__Your tasks__:
1 – Can you reproduce the part of the documentary excerpt starting with "- Oscar 2003: Best" and going on through "Best Documentary (nominated)", word for word?
2 – Which lines in the records contain the string "Assault"? Pick out each such line and copy it in full.

:: Document excerpt

By gross ticket sales, the film still holds seventh place in nature documentaries and eighteenth in documentary overall.

==Awards and honors==
The film was nominated for an Academy Award for Best Documentary Feature. It won "Best Editing" at the 27th César Awards, where it was also nominated for "Best Music" and "Best Debut".

- Oscar 2003: Best Documentary Feature (nominated) – Jacques Perrin
- European Film Award 2002: Best Documentary Feature (nominated) – Jacques Perrin
- CFCA Award 2004: Best Cinematography (nominated) – Laurent Charbonnier, Luc Drion, Laurent Fleutot, Sylvie Carcedo, Philippe Garguil, Olli Barbé, Dominique Gentil, Thierry Machado, Stéphane Martin, Fabrice Moindrot, Ernst Sasse, Thierry Thomas, Michel Terrasse
  - Best Documentary (nominated)

::::
:: Dataset extract

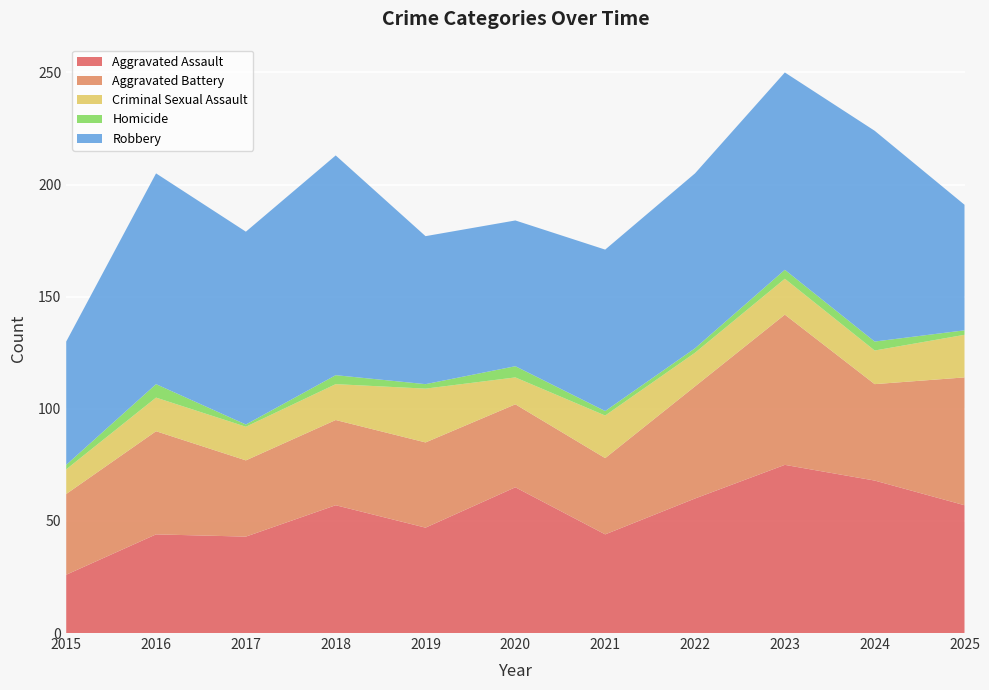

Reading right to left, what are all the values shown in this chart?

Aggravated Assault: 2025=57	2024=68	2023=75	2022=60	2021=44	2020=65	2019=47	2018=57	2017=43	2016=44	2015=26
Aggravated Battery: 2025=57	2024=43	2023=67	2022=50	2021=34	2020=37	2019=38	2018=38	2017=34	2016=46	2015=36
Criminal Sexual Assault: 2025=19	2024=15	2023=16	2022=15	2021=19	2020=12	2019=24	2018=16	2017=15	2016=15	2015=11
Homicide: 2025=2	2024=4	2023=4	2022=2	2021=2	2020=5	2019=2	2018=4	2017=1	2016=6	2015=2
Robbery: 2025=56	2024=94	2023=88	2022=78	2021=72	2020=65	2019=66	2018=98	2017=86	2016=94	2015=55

::::
:: Dataset extract

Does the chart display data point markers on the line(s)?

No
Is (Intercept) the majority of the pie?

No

::::

__Answer set__:
1 –
- Oscar 2003: Best Documentary Feature (nominated) – Jacques Perrin
- European Film Award 2002: Best Documentary Feature (nominated) – Jacques Perrin
- CFCA Award 2004: Best Cinematography (nominated) – Laurent Charbonnier, Luc Drion, Laurent Fleutot, Sylvie Carcedo, Philippe Garguil, Olli Barbé, Dominique Gentil, Thierry Machado, Stéphane Martin, Fabrice Moindrot, Ernst Sasse, Thierry Thomas, Michel Terrasse
  - Best Documentary (nominated)

2 –
Aggravated Assault: 2025=57	2024=68	2023=75	2022=60	2021=44	2020=65	2019=47	2018=57	2017=43	2016=44	2015=26
Criminal Sexual Assault: 2025=19	2024=15	2023=16	2022=15	2021=19	2020=12	2019=24	2018=16	2017=15	2016=15	2015=11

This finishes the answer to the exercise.